Numerical Simulation of Metal Powder Compaction Considering Material & Geometrical Nonlinearity

Metal powder compaction is a quite important process in powder metallurgy (PM) industry and it is widely applied in the manufacturing of key components in different fields. The numerical simulation based on the finite element method (FEM) provides a flexible and efficient approach for the researches of this process and its complicated mechanical behaviors. Numerical simulation plays an important role in the intelligent manufacturing technology (IMT) and computer integrated manufacturing system (CIMS). By the aid of FEM, intricate mechanical models can be introduced into a calculation and many parameters can be determined. The work in this paper was based on the assumption that the metal powder system is a kind of compressible continuous material. The ellipsoidal yield criterion and elasto-plastic constitutive relationship correspondent to the mechanical behaviors of powder compaction were analyzed. Considering the geometrical nonlinearity conditions such as large displacement and large strain, the incremental-form constitutive relationship based on the updated Lagrange (U.L.) formulation was derived.
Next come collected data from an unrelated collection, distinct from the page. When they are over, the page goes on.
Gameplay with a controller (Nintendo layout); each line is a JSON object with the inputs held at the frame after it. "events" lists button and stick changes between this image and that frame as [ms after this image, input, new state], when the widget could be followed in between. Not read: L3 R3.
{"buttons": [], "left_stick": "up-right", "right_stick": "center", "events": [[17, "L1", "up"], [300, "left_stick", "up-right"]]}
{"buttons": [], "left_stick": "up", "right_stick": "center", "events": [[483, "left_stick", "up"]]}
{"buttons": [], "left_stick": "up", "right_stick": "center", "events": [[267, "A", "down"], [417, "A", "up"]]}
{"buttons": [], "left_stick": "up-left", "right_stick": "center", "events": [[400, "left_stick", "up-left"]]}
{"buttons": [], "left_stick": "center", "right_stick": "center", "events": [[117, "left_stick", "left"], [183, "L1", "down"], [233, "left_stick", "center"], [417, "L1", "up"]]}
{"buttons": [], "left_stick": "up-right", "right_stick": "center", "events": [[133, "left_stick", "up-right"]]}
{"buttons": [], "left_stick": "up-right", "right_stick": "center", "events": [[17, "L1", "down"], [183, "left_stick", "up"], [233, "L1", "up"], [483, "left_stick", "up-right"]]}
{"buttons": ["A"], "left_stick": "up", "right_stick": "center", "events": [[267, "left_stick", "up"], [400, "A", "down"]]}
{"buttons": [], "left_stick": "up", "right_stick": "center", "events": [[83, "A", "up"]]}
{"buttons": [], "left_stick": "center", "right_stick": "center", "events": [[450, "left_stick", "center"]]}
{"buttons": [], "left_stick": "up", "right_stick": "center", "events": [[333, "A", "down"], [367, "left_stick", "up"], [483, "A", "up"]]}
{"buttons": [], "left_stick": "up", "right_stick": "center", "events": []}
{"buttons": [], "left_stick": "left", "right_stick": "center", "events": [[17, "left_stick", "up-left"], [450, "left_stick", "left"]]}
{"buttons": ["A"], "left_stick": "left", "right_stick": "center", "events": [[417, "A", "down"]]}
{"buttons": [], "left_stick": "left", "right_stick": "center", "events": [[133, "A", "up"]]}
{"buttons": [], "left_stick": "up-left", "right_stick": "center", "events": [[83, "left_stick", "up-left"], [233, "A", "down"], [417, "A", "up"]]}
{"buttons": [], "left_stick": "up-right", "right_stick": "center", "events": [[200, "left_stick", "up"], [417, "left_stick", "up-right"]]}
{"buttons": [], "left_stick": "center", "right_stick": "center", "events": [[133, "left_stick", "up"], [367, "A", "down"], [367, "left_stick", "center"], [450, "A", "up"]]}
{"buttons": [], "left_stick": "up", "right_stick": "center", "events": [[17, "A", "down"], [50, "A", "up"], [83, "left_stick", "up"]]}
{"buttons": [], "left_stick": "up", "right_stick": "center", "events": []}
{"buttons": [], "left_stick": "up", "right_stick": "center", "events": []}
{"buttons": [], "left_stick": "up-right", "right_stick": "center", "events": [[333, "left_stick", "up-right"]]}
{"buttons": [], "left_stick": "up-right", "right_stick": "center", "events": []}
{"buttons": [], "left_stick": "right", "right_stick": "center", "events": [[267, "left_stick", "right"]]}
And the correlative calculating codes was implemented into the user-subroutine in the MSC.Marc platform. With these codes, three-dimensional elasto-plastic Finite Element (FE) simulations of the compaction processes of a cylindrical sample were performed. The compact force and distribution of the relative density of this sample were analyzed. Numerical simulations provide effective references for the optimization of the tools, processes and its control schemes as well as for the IMT and the development of the devices.